## [REQUEST]
All of the data that follows is to be written out exactly, with images excluded.

## [DATA RECORDS]
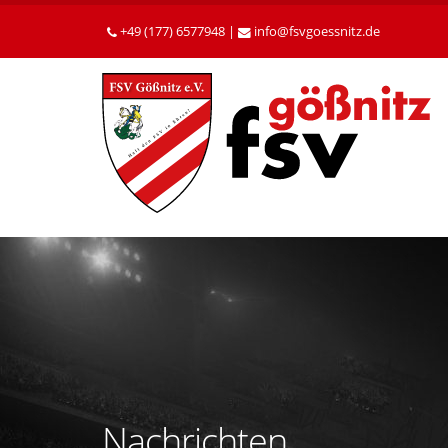
Betätigen
Sie
+49 (177) 6577948 |
info
fsvgoessnitz
de
die
Enter-
Taste,
um
zum
Hauptinhalt
zu
gelangen.
Nachrichten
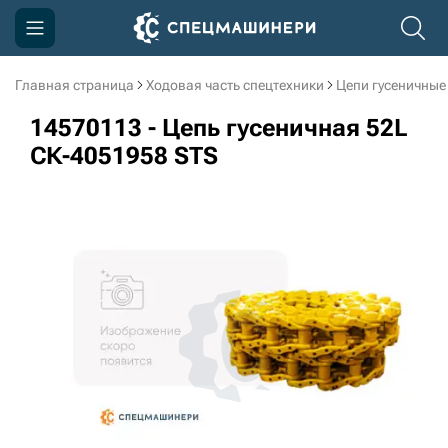
Главная страница
Ходовая часть спецтехники
Цепи гусеничные
Компания
14570113 - Цепь гусеничная 52L
Акции
СК-4051958 STS
Доставка и оплата
Информация
Контакты
3D тур по производству
3D тур по складам
sksale@skdst.ru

## [YOUR RESPONSE]
Betätigen
Sie
+49 (177) 6577948 |
info
fsvgoessnitz
de
die
Enter-
Taste,
um
zum
Hauptinhalt
zu
gelangen.
Nachrichten
Главная страница
Ходовая часть спецтехники
Цепи гусеничные
Компания
14570113 - Цепь гусеничная 52L
Акции
СК-4051958 STS
Доставка и оплата
Информация
Контакты
3D тур по производству
3D тур по складам
sksale@skdst.ru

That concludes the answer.